LAST weekend in cathedrals and churches across the country, women and men were ordained to work as clergy in parishes and communities. I was glad to be at two services here in Salisbury to support students from Sarum College. Those training for ministry come from a wide variety of backgrounds and many have given up prior professional work for their calling to serve.

I have been a priest for 34 years and my father still teases me about getting a proper job. Some may well wonder what it is that clergy do. Who are priests? What do they think life is about?

A core priority of our clergy is teaching people to pray and responding to people’s requests to pray for them and others. A nun taught me that prayer is not about what we say to God, but about what God says to us. In silence, we can know ourselves to be loved by God.

Ordination commits clergy to be people of prayer. Clergy will want to share that we are loved and given strength for our living and dying.

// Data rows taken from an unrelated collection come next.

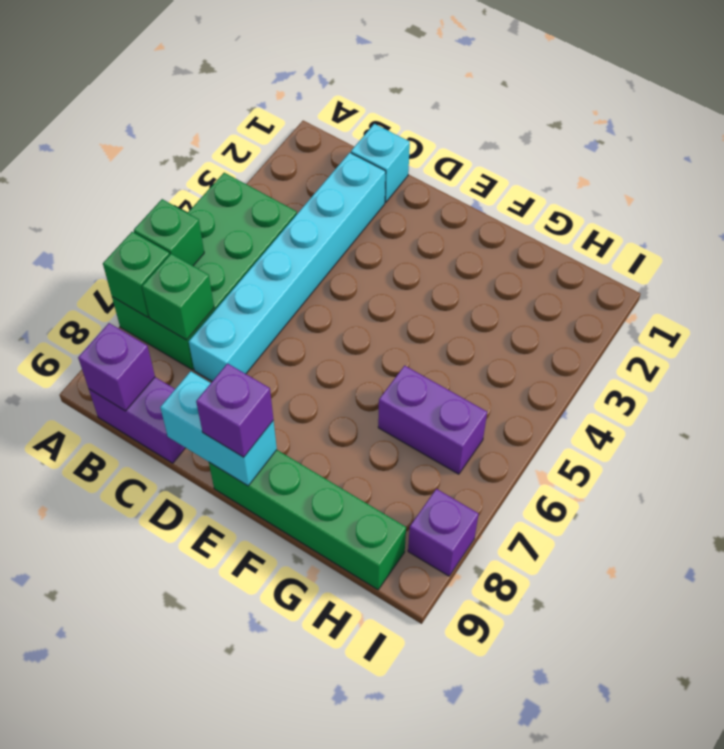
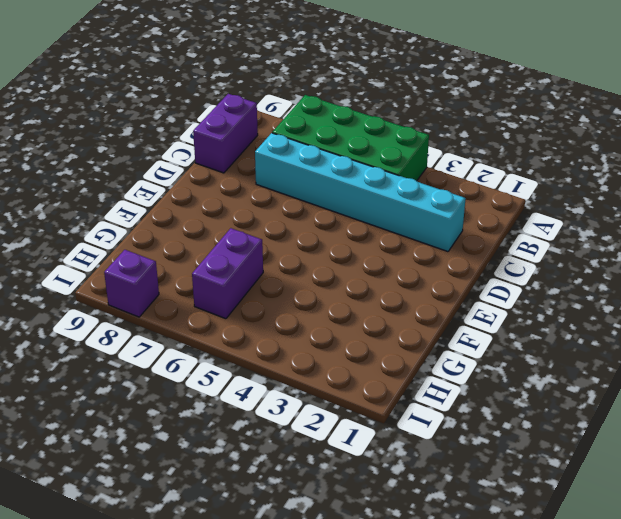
none -> cyan 1x1 brick [351,124,410,202]
none -> green 1x4 brick [209,450,406,590]
none -> green 1x1 brick [134,199,204,266]

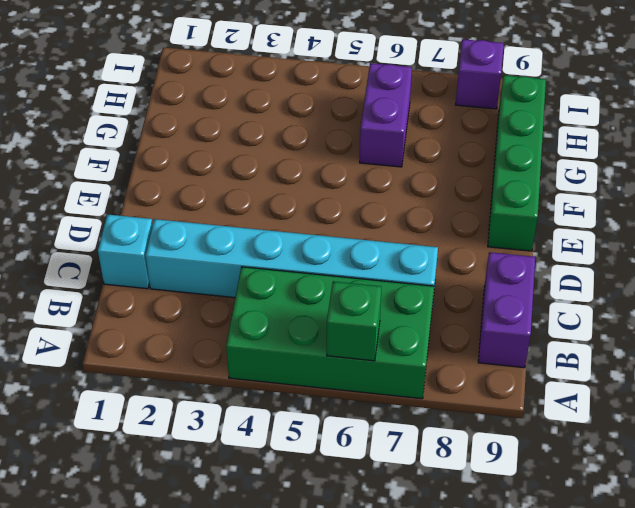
none -> green 1x1 brick [103,232,170,317]
none -> green 1x1 brick [142,254,214,340]
none -> purple 1x1 brick [78,323,155,411]

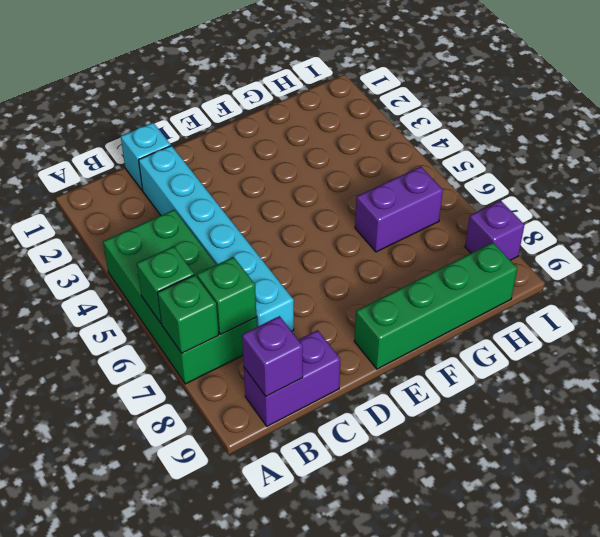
none -> cyan 1x2 brick [160,371,277,486]
none -> purple 1x1 brick [196,364,273,457]

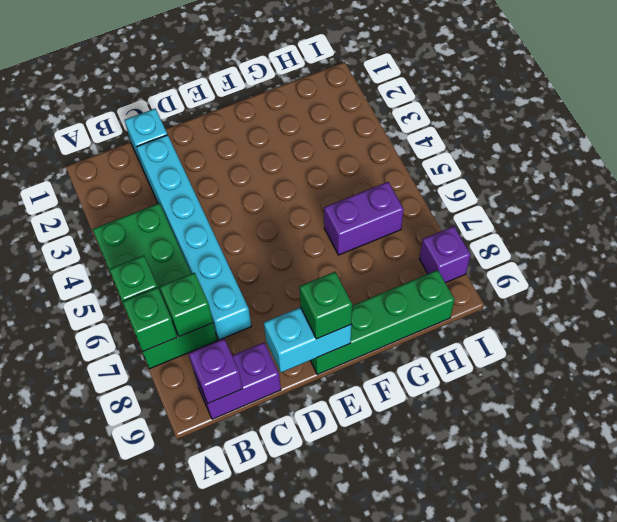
green 1x1 brick [299,272,352,339] -> purple 1x1 brick [196,364,273,457]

Does any of this make any difference? We easily misunderstand what being Church is. Some people think that Christianity is a hobby. Just as some people play tennis, and others collect wild flowers and some go to the gym, we go to church. The church is our leisure activity.

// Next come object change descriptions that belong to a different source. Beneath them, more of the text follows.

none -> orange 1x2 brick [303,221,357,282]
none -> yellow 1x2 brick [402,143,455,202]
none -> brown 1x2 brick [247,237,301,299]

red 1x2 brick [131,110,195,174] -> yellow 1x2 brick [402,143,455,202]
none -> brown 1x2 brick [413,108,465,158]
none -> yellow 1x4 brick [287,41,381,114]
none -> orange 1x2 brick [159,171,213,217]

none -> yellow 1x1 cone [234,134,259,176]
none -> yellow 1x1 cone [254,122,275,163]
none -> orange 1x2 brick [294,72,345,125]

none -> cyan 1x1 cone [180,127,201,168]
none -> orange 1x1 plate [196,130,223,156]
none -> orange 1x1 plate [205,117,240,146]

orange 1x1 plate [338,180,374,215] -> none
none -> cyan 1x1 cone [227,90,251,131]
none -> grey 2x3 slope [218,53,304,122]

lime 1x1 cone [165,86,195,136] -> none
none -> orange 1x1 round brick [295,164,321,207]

My nephews challenge me to defend whether being a Christian changes the way we live, the way we spend our money, the things we buy and the manner in which we inhabit the planet.

Christian communities have always wanted to nurture a loving lifestyle and ethic which can be evidently lived out. We are as busy, as driven, and sometimes as frantic as everyone else. Yet if we genuinely care for peace, or for the environment, prayer will focus our attention and encourage us to live out the very things we pray for. In this way we even begin to become the answer to our own prayers. Then our lives make a difference.

Our values and our actions reflect the Gospel and challenge others to change as well. Christianity itself is no longer seen as only a set of beliefs, or something that some people do on Sundays, but a way of life, a way of inhabiting life, treading lightly on the earth and genuinely caring for our neighbours.

This is part of who clergy are and what they do. This is demanding work. It requires sensitive listening and careful teaching. Clergy accompany, encourage and care. Spare a thought (and prayer) for those who have begun this journey of service.